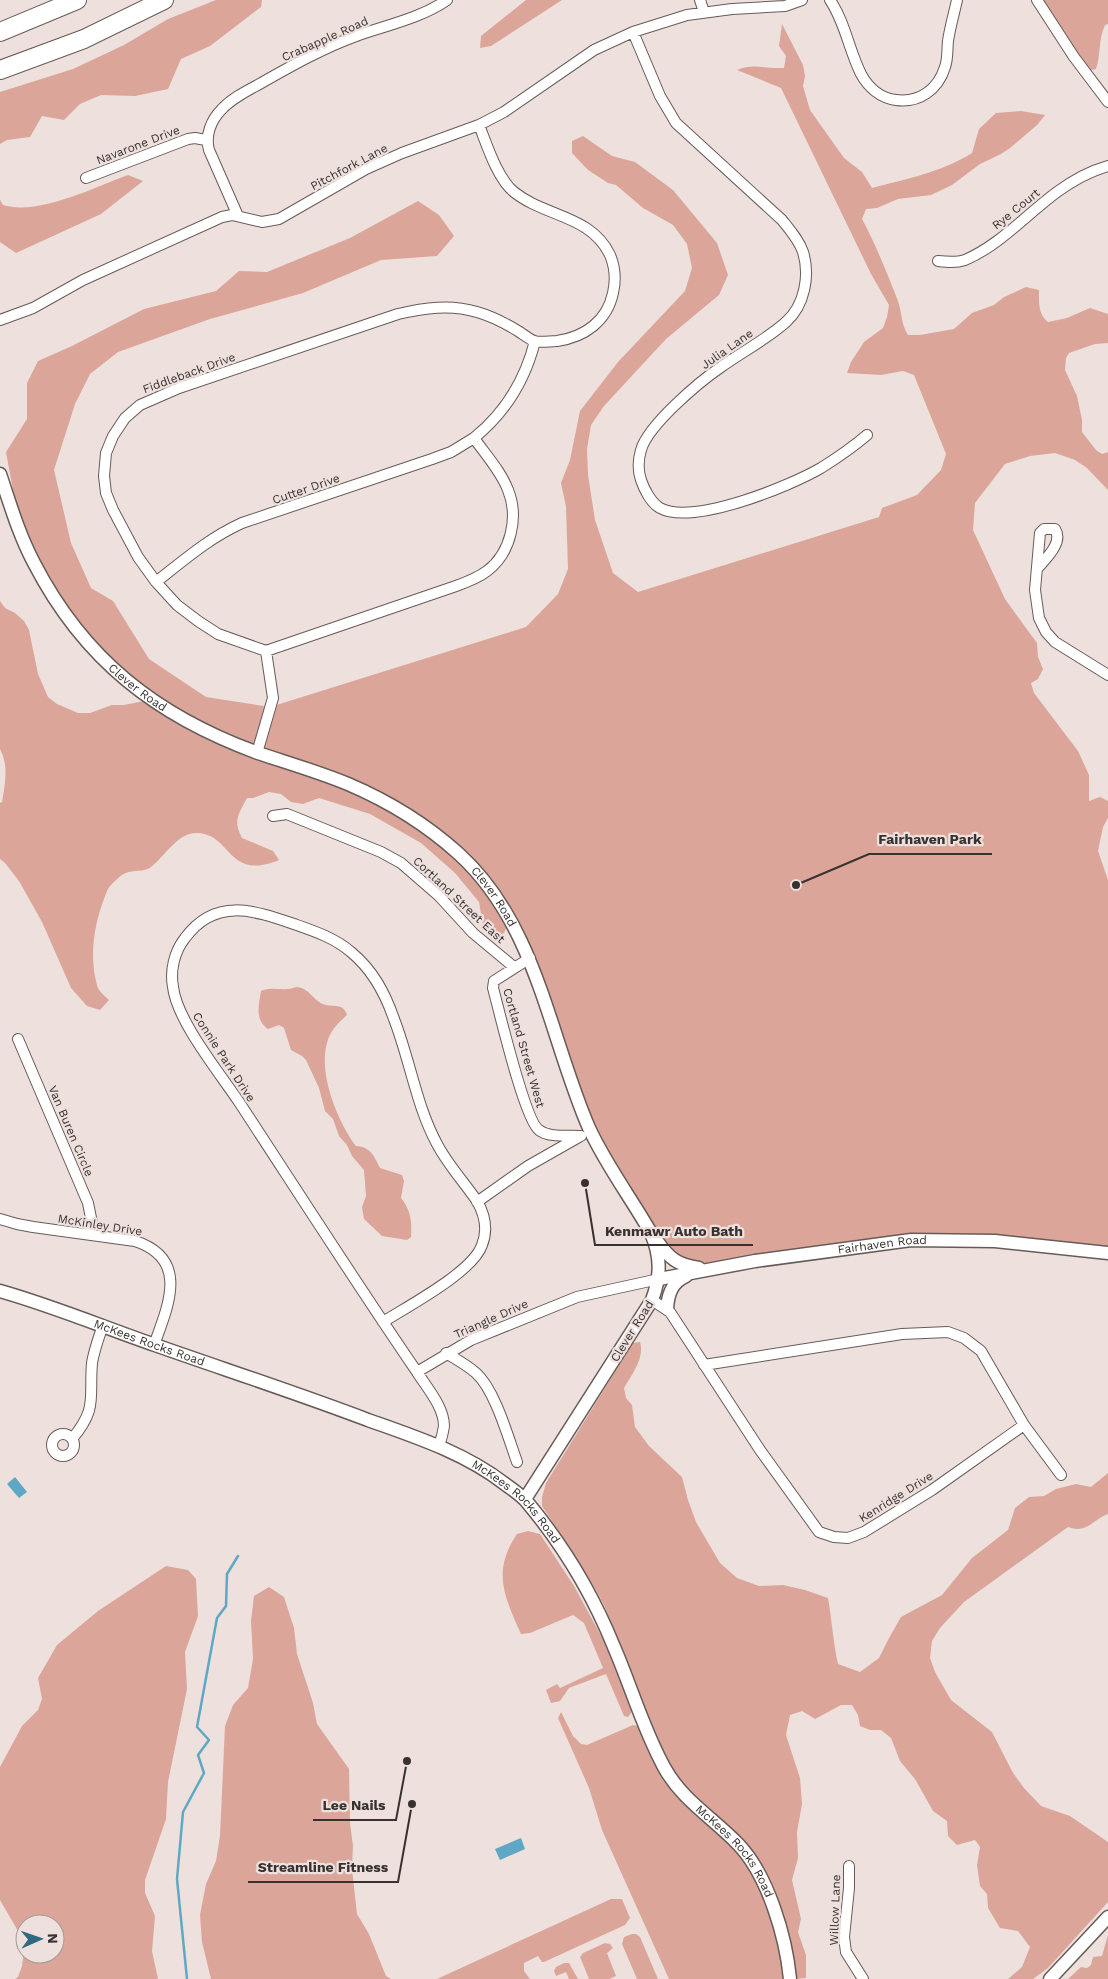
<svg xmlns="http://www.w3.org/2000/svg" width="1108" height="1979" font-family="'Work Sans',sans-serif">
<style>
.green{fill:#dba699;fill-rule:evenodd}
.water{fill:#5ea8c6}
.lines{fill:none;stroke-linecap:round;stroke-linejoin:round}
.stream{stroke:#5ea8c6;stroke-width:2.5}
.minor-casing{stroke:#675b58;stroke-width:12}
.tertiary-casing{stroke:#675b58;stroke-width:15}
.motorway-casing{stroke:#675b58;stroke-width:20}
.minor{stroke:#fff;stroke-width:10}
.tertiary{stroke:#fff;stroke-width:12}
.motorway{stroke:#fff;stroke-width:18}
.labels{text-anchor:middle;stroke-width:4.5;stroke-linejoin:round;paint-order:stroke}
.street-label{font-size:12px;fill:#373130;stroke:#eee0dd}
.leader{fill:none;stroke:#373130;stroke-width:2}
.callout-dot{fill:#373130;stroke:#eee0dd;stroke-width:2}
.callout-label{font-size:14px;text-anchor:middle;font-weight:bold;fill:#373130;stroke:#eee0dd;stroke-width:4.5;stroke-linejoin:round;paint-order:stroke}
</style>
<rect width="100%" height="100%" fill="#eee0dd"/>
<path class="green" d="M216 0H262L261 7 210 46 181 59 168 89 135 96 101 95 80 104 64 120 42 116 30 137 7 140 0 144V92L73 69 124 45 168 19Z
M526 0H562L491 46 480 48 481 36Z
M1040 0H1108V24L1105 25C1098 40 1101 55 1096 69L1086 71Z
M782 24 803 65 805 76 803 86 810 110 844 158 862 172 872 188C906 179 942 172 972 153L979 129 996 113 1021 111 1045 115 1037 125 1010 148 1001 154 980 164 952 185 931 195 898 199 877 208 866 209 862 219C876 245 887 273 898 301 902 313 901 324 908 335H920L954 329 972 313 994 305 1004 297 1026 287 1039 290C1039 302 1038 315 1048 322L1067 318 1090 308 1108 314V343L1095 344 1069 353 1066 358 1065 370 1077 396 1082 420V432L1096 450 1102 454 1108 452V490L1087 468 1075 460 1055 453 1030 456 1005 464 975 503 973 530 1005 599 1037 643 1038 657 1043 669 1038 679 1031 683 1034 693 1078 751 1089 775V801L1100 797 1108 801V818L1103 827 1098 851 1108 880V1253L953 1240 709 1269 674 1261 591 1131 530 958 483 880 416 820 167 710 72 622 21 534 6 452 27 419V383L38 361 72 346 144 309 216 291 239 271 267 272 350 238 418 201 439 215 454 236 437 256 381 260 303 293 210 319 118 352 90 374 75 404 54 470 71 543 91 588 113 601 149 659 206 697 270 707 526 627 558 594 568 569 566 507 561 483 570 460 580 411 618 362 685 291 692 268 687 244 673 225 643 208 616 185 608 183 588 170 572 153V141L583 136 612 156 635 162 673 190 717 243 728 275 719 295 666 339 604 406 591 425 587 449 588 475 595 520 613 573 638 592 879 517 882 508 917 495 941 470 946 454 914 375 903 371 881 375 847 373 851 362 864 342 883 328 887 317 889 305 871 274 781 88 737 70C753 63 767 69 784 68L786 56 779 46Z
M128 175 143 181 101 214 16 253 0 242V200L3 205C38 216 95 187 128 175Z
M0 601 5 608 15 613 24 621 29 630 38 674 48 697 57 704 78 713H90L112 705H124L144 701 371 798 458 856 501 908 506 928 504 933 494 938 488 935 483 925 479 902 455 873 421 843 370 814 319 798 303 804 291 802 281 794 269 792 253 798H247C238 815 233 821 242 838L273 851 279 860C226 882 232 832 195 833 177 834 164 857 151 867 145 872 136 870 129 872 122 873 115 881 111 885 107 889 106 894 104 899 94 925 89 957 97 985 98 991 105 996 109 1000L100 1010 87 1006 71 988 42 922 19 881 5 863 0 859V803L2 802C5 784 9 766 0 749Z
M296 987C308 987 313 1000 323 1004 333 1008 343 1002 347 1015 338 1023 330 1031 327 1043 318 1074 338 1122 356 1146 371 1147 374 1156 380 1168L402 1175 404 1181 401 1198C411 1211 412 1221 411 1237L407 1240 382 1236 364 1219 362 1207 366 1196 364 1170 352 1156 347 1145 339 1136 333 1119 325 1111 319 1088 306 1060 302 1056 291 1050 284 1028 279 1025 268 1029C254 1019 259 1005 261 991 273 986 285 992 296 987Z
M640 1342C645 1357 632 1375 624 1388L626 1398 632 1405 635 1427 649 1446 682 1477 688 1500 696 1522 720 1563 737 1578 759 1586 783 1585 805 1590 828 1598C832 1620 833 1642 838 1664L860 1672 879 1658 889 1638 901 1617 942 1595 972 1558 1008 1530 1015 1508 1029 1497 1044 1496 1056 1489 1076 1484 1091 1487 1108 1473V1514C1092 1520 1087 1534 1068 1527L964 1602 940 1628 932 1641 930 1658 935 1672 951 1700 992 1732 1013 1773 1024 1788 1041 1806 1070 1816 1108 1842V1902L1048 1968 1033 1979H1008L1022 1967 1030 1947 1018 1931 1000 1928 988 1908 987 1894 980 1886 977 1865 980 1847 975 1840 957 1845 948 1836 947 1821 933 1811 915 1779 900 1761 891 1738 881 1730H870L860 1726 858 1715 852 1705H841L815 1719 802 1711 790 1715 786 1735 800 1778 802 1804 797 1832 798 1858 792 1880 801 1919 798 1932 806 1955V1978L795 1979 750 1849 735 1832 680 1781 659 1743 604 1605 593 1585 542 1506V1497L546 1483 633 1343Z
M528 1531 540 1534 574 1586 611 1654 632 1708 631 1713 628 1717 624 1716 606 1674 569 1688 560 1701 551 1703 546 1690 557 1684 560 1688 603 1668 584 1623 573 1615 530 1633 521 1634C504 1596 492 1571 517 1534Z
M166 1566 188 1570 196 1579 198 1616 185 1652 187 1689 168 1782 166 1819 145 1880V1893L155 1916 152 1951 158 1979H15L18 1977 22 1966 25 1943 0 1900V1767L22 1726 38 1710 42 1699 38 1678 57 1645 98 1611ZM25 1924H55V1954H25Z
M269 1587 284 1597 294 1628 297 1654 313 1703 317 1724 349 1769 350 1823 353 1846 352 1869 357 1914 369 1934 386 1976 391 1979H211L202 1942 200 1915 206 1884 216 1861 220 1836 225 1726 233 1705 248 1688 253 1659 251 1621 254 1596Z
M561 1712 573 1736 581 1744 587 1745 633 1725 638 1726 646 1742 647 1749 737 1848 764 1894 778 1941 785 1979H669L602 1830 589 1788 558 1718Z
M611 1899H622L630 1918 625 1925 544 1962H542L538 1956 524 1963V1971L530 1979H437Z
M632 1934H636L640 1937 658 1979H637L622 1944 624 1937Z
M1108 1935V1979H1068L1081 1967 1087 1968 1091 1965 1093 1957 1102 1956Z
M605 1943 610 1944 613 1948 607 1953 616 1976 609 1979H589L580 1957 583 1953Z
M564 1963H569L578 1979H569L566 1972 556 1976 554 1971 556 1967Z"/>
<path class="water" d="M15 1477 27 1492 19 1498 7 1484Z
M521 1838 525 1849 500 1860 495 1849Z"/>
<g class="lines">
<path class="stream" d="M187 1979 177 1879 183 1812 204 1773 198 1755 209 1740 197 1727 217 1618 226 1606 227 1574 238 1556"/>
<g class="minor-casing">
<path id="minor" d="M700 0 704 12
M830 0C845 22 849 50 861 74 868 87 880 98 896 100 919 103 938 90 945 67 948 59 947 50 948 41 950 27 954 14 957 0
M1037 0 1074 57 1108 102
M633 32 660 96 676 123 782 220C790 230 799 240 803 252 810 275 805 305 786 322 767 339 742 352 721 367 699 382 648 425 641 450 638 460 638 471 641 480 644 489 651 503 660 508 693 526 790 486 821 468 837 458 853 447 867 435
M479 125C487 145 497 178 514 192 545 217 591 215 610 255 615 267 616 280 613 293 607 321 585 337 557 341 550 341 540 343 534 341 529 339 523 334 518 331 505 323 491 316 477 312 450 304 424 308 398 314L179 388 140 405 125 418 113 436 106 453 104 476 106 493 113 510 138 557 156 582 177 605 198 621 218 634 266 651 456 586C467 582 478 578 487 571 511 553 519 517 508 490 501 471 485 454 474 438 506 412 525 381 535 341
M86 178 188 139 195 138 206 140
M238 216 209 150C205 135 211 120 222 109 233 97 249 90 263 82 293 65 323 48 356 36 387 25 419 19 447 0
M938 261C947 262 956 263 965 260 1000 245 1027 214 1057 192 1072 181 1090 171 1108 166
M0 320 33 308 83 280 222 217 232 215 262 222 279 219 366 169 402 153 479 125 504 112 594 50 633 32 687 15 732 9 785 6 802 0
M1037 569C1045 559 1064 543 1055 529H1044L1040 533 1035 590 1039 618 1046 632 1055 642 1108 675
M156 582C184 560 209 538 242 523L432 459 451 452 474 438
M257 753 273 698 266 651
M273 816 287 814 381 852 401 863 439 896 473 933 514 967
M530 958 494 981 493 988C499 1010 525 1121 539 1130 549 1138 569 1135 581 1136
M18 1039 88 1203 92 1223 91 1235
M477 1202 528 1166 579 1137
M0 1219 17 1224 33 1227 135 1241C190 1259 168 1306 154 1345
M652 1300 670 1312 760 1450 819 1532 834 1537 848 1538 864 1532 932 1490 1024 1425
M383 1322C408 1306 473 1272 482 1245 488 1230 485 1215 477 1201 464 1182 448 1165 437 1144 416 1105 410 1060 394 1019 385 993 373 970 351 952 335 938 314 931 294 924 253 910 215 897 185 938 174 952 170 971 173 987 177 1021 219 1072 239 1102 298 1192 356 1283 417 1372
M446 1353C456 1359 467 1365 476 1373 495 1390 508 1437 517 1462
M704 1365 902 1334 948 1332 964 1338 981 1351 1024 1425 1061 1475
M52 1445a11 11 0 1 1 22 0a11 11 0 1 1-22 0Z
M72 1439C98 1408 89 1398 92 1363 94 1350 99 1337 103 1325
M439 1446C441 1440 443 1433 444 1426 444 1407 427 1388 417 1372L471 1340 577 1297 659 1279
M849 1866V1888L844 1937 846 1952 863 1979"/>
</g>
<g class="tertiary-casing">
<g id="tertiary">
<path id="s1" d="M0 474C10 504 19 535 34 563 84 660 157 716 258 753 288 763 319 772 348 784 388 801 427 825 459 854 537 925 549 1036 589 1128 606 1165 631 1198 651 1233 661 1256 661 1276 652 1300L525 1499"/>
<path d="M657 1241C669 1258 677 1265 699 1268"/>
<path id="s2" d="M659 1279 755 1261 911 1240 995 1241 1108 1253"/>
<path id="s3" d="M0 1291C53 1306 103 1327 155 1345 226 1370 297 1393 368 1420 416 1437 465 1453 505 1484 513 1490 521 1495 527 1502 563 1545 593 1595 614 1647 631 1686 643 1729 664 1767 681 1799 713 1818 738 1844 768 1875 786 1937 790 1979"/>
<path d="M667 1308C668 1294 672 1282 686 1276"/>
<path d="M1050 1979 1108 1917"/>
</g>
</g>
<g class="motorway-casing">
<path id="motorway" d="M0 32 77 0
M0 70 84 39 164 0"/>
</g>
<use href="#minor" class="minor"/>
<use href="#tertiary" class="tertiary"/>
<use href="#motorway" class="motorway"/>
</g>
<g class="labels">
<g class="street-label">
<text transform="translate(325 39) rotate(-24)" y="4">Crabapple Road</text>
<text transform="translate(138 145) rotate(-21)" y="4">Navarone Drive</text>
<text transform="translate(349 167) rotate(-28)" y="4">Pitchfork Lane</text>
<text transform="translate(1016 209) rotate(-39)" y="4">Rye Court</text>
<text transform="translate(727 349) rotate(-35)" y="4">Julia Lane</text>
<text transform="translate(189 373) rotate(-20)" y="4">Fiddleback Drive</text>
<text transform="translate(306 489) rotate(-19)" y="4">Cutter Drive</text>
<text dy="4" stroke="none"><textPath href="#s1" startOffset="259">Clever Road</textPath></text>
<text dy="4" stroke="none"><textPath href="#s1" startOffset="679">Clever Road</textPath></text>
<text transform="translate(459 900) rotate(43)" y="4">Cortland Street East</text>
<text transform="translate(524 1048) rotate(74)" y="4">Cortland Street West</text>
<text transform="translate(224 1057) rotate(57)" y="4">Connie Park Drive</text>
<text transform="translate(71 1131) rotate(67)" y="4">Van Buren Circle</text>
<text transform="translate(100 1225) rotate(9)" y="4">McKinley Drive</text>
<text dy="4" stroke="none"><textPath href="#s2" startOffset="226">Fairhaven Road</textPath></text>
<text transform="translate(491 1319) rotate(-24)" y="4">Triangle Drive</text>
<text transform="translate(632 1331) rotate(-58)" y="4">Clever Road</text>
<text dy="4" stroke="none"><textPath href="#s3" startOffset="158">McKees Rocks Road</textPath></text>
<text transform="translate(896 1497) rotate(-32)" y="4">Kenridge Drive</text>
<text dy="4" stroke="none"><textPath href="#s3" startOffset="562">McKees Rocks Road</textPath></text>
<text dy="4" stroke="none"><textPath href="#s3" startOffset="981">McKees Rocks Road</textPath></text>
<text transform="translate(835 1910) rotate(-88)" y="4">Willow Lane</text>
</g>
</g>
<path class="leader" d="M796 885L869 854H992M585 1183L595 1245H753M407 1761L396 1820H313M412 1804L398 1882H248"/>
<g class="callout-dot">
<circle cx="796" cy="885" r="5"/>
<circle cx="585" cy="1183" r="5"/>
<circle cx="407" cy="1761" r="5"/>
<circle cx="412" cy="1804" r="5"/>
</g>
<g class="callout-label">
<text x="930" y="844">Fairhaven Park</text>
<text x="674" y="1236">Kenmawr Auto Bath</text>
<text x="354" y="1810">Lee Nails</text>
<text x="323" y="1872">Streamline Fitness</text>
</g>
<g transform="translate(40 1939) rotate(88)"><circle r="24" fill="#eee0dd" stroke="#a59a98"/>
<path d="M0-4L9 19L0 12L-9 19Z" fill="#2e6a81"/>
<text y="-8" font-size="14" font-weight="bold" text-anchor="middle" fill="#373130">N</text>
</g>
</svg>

::::

* **Problem details**: Take from the listing above each line in which the string "lines" is found.

* **Answer to this exercise**:
.lines{fill:none;stroke-linecap:round;stroke-linejoin:round}
<g class="lines">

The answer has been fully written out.